• WORK REQUIRED: Search the entries below for the word "Lebanon" and copy each line that has it.

• INFORMATION:

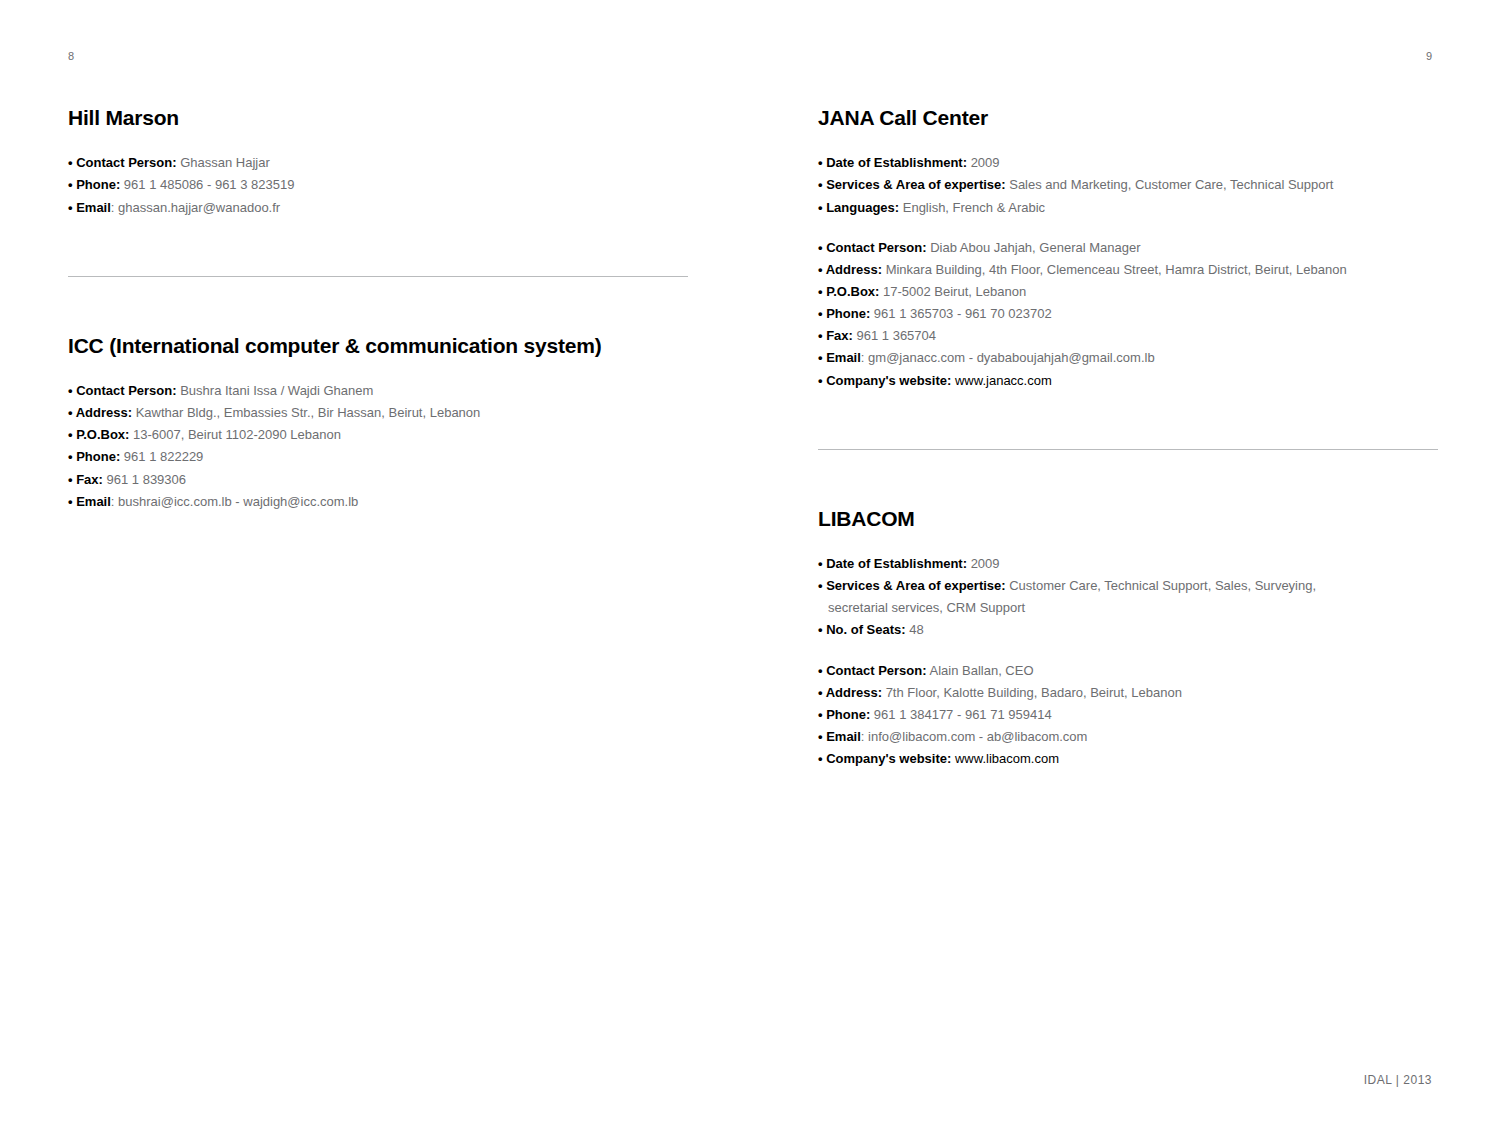8 9
Hill Marson
• Contact Person: Ghassan Hajjar
• Phone: 961 1 485086 - 961 3 823519
• Email: ghassan.hajjar@wanadoo.fr
ICC (International computer & communication system)
• Contact Person: Bushra Itani Issa / Wajdi Ghanem
• Address: Kawthar Bldg., Embassies Str., Bir Hassan, Beirut, Lebanon
• P.O.Box: 13-6007, Beirut 1102-2090 Lebanon
• Phone: 961 1 822229
• Fax: 961 1 839306
• Email: bushrai@icc.com.lb - wajdigh@icc.com.lb
JANA Call Center
• Date of Establishment: 2009
• Services & Area of expertise: Sales and Marketing, Customer Care, Technical Support
• Languages: English, French & Arabic
• Contact Person: Diab Abou Jahjah, General Manager
• Address: Minkara Building, 4th Floor, Clemenceau Street, Hamra District, Beirut, Lebanon
• P.O.Box: 17-5002 Beirut, Lebanon
• Phone: 961 1 365703 - 961 70 023702
• Fax: 961 1 365704
• Email: gm@janacc.com - dyababoujahjah@gmail.com.lb
• Company's website: www.janacc.com
LIBACOM
• Date of Establishment: 2009
• Services & Area of expertise: Customer Care, Technical Support, Sales, Surveying,
secretarial services, CRM Support
• No. of Seats: 48
• Contact Person: Alain Ballan, CEO
• Address: 7th Floor, Kalotte Building, Badaro, Beirut, Lebanon
• Phone: 961 1 384177 - 961 71 959414
• Email: info@libacom.com - ab@libacom.com
• Company's website: www.libacom.com
IDAL | 2013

• PROBLEM SOLUTION:
• Address: Kawthar Bldg., Embassies Str., Bir Hassan, Beirut, Lebanon
• P.O.Box: 13-6007, Beirut 1102-2090 Lebanon
• Address: Minkara Building, 4th Floor, Clemenceau Street, Hamra District, Beirut, Lebanon
• P.O.Box: 17-5002 Beirut, Lebanon
• Address: 7th Floor, Kalotte Building, Badaro, Beirut, Lebanon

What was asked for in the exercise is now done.